Is Russia running out of weapons and ammo? “Reserves attack with shovels and rifles”

Is the Russian army running out of equipment and ammo? The latest intelligence reports photograph a not-so-rosy situation for troops in Moscow. According to a document published by the British Ministry of Defense, the mobilized Russian reservists would be ordered to attack Ukrainian positions “armed only with rifles and shovels”. Specifically, these would be Mpl-50 knives, a model dated 1869 and not much different from those currently used in the Soviet era. Therefore, at the front, there will be an increase in “melee combat” due to the shortage of ammunition at the disposal of the Moscow forces.

Not just. In addition to “hand-to-hand combat even with shovels”, another point highlighted in the report is that Russia may have a problem with armored vehicles. “There is a realistic possibility that units of the 1st Guards Tank Division (1 Gta), probably the main Russian tank force, will also be re-equipped with T-62s to compensate for previous losses,” the document says. Ministry of Defense. T-62s are fairly old tanks developed in the late 1950s and early 1960s. In short, Russia may soon deploy very old tanks.

“1 GTA – the note continues – should have received the new generation T-14 Armata Mbt from 21. In recent days, the Russian Btr-50 armored personnel carriers were also first identified for the first time in 1954”.
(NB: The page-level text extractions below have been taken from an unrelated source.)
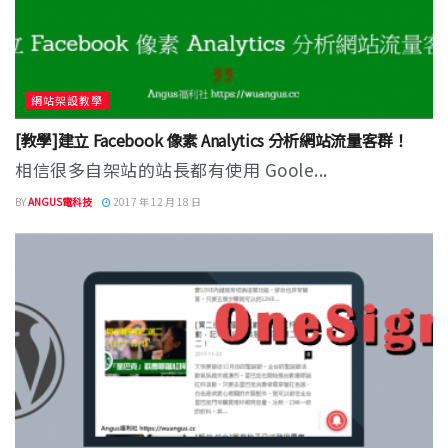
網站架設教學
[教學]建立 Facebook 像素 Analytics 分析網站流量客群！
相信很多自架站的站長都有使用 Goole...
BY
ANGUS電科技
2017 年 12 月 18 日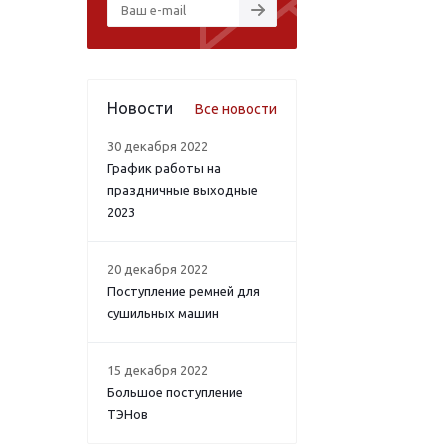
Новости
Все новости
30 декабря 2022
График работы на
праздничные выходные
2023
20 декабря 2022
Поступление ремней для
сушильных машин
15 декабря 2022
Большое поступление
ТЭНов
“Since last summer – in progress – about 800 T-62s have been taken from depots, and some of them are equipped with updated aiming systems that will likely increase their nighttime vulnerabilities existing on the battlefield, including the lack of modern explosive reactive armor”.

Battle of Bahmut

All this while the war raged in Bakhmut. The city in eastern Ukraine (70,000 people surveyed prior to the conflict) has been the scene of months of fierce fighting between Russian and Ukrainian forces, and the former is progressing slowly but is facing massive casualties (at least according to reports from Kiev). But according to US Secretary of Defense Lloyd Austin, the outcome of this battle for control of the city will be “symbolic rather than operational and strategic.” Austin told reporters that the fall of Bakhmut, surrounded by the Moscow army, “does not mean that the Russians have changed the course of this conflict.” The defense minister was unable to say “when Bakhmut might fall”. Austin added that he would not see the repositioning of Ukrainian forces to the west of the city as a strategic setback.